WORK REQUEST: Scan the records for the string "begin", then copy each line that has it.
*** Opening of MATERIAL SHOWN ***
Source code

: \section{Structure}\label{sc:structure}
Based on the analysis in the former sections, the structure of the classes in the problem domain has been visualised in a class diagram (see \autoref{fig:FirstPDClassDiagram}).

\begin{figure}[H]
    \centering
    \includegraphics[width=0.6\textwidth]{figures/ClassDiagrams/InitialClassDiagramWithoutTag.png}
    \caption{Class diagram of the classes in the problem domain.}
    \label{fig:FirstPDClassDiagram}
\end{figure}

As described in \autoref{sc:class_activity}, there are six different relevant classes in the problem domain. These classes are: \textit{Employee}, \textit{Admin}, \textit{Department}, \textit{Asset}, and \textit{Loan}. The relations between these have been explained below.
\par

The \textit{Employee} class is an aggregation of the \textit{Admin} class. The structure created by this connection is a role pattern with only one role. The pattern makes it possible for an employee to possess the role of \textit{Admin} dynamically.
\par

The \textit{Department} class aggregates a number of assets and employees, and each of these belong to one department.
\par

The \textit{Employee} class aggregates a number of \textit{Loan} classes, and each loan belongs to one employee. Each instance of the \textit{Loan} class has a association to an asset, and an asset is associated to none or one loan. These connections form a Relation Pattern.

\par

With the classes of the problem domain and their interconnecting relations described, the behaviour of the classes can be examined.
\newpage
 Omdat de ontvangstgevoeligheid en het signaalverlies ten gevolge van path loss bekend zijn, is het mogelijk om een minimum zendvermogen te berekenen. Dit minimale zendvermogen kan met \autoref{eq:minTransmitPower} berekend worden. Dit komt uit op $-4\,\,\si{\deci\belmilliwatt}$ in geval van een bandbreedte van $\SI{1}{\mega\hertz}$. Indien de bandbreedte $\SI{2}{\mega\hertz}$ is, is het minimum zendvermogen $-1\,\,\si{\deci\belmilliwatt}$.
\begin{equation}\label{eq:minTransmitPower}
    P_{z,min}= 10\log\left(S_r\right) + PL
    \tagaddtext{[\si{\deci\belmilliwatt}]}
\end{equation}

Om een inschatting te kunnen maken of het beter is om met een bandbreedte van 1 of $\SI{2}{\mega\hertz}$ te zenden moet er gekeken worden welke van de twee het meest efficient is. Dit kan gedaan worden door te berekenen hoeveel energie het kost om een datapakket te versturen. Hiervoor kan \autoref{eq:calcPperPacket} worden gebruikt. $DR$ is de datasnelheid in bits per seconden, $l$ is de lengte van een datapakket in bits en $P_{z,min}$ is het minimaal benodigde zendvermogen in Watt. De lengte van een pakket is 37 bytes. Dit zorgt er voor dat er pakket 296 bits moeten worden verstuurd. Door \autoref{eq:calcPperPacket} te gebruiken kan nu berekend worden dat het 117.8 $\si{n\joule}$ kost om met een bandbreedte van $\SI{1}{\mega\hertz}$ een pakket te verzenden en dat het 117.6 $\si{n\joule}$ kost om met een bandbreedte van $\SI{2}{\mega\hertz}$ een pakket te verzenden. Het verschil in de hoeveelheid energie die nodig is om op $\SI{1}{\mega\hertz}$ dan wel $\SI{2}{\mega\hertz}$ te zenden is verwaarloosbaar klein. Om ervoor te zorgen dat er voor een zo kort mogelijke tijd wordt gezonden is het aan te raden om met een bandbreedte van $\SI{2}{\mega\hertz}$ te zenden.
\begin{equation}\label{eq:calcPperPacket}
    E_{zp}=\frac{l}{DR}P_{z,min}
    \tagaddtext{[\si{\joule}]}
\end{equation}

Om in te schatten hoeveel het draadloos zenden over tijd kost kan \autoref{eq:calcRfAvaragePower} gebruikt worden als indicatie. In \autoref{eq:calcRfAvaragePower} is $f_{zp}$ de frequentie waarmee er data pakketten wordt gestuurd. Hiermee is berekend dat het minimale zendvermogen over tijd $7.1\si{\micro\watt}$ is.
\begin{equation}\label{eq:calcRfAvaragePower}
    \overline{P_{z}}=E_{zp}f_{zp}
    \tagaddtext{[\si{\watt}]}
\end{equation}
*** Close of MATERIAL SHOWN ***
REPLY:
\begin{figure}[H]
\begin{equation}\label{eq:minTransmitPower}
\begin{equation}\label{eq:calcPperPacket}
\begin{equation}\label{eq:calcRfAvaragePower}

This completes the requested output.